Вслед за врачом, сделавшим подчинённым почти неуловимый знак не суетиться, из палаты вышли майор Рипли и штатские. Дверь закрылась, давая возможность Локи побыть наедине с отцом.

«Бродяга» бочком-бочком двинулся к лифтам. Толстуха трубно высморкалась и высказалась в том плане, что «Хорошая у Зверюги дочка, правильная!».

– Кремень девка, – подтвердил господин в костюме и протянул руку Эрнестине:

– Кесслер.

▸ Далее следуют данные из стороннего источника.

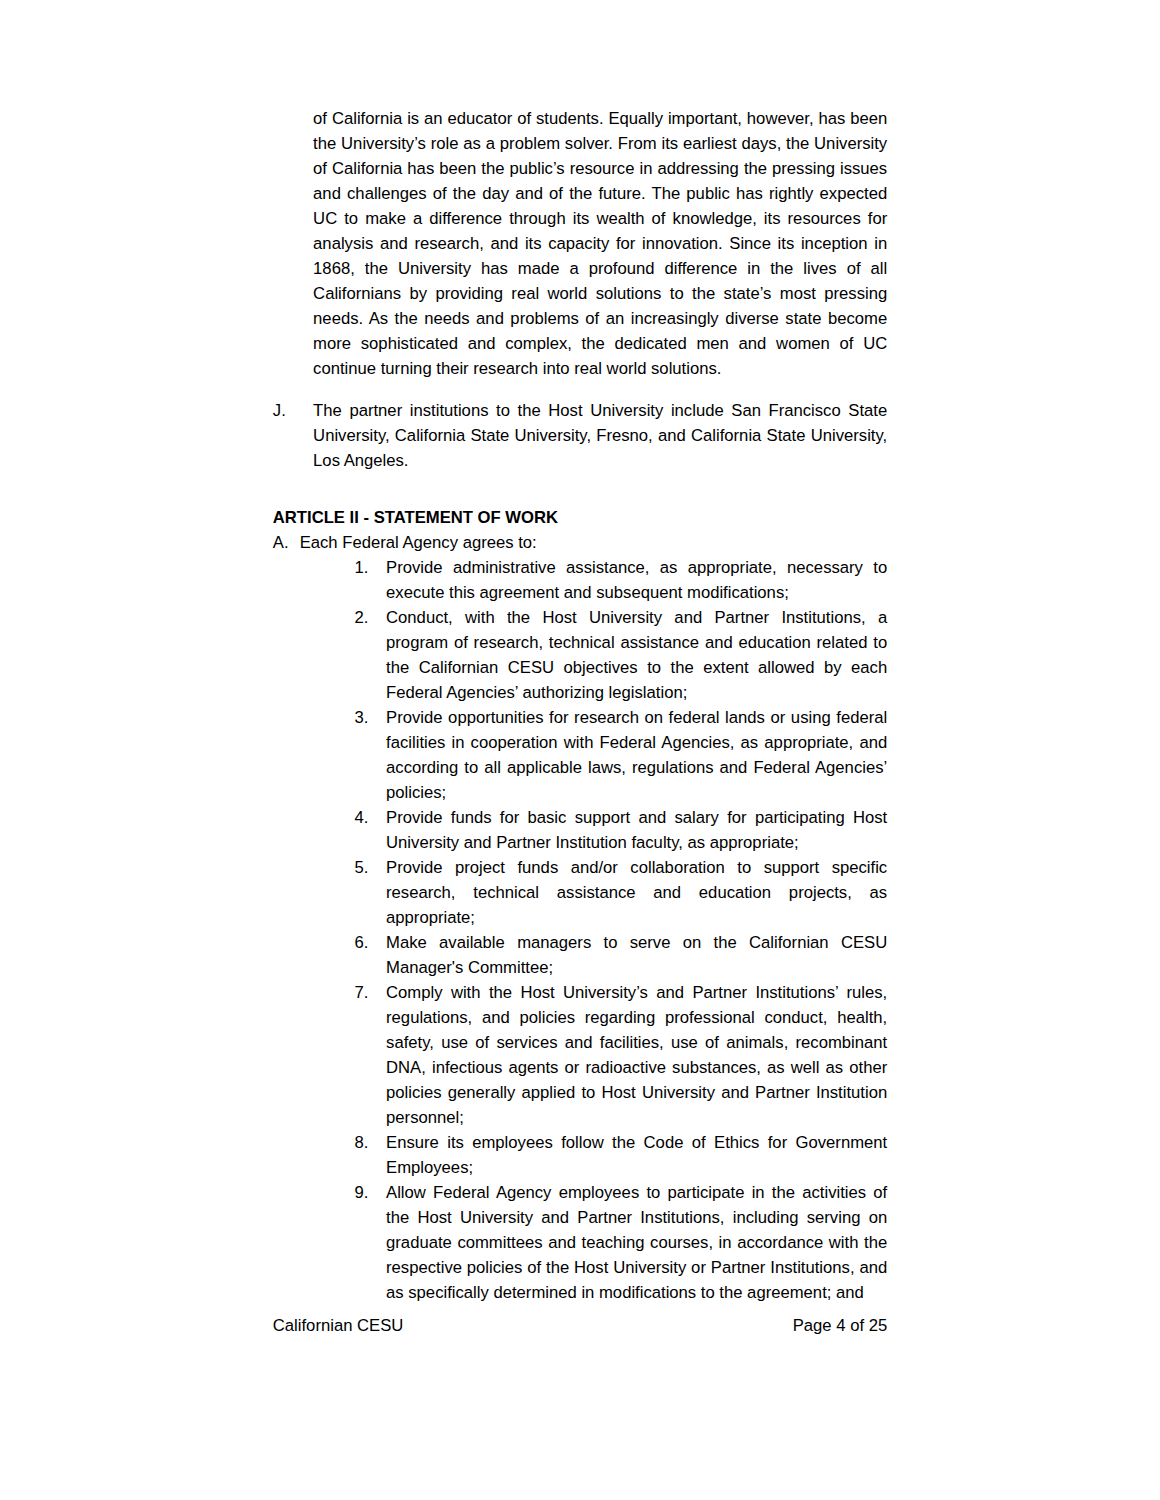of California is an educator of students. Equally important, however, has been the University’s role as a problem solver. From its earliest days, the University of California has been the public’s resource in addressing the pressing issues and challenges of the day and of the future. The public has rightly expected UC to make a difference through its wealth of knowledge, its resources for analysis and research, and its capacity for innovation. Since its inception in 1868, the University has made a profound difference in the lives of all Californians by providing real world solutions to the state’s most pressing needs. As the needs and problems of an increasingly diverse state become more sophisticated and complex, the dedicated men and women of UC continue turning their research into real world solutions.
J.
The partner institutions to the Host University include San Francisco State University, California State University, Fresno, and California State University, Los Angeles.
ARTICLE II - STATEMENT OF WORK
A.
Each Federal Agency agrees to:
1. Provide administrative assistance, as appropriate, necessary to execute this agreement and subsequent modifications;
2. Conduct, with the Host University and Partner Institutions, a program of research, technical assistance and education related to the Californian CESU objectives to the extent allowed by each Federal Agencies’ authorizing legislation;
3. Provide opportunities for research on federal lands or using federal facilities in cooperation with Federal Agencies, as appropriate, and according to all applicable laws, regulations and Federal Agencies’ policies;
4. Provide funds for basic support and salary for participating Host University and Partner Institution faculty, as appropriate;
5. Provide project funds and/or collaboration to support specific research, technical assistance and education projects, as appropriate;
6. Make available managers to serve on the Californian CESU Manager's Committee;
7. Comply with the Host University’s and Partner Institutions’ rules, regulations, and policies regarding professional conduct, health, safety, use of services and facilities, use of animals, recombinant DNA, infectious agents or radioactive substances, as well as other policies generally applied to Host University and Partner Institution personnel;
8. Ensure its employees follow the Code of Ethics for Government Employees;
9. Allow Federal Agency employees to participate in the activities of the Host University and Partner Institutions, including serving on graduate committees and teaching courses, in accordance with the respective policies of the Host University or Partner Institutions, and as specifically determined in modifications to the agreement; and
Californian CESU Page 4 of 25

Капитан Джошуа Кесслер. Для вас – просто Джош.

– Эрнестина, – лейтенант не отказала себе в удовольствии игриво хлопнуть ресницами, и была вознаграждена загоревшимися в глазах мужчины искорками.

– Спасибо вам, Эрнестина, – искорки – искорками, но тон мужика был абсолютно серьезен. – Будь у меня дети, я хотел бы, умирая, услышать то, что вы сказали Зверюге. Спасибо.

Лейтенант с удивлением почувствовала, что краснеет.

– Я сказала правду, сэр.

– Тем более. Вы не в курсе…

Дверь палаты открылась и в коридор вышла Дитц. Парадная выправка, невозмутимое лицо, ровный шаг… вот только пальцы немилосердно комкали форменное кепи. Плотная ткань потрескивала, кое-где уже появились первые лохмотья.

Лицо толстухи искривилось, глаза наполнились слезами, но сразу несколько грозных взглядов пригвоздили её к месту, и женщина не посмела заплакать.

Локи глубоко вздохнула, передёрнула плечами и повернулась к врачу:

– Когда я смогу забрать тело?

– В любой момент, джи Дитц, – мягко проговорил врач, и тут произошла катастрофа.

Должно быть, к Локи впервые обратились так – до сих пор «джи Дитц» был только её приёмный отец. Она качнулась, снова попыталась вздохнуть, слепо зашарила свободной от кепи рукой по воздуху… Кесслер метнулся вперед, подхватывая её под локоть. Крышечка извлеченной из-за пазухи большой плоской фляги (так вот почему костюм так сидит!) откинулась, и в ноздри присутствующих ударил резкий запах чего-то исключительно крепкого, настоянного на кофе. Девушка сделала большой глоток, задохнулась, запрокинула голову, но внутренние тормоза не выдержали, и она разрыдалась, неудержимо и горько.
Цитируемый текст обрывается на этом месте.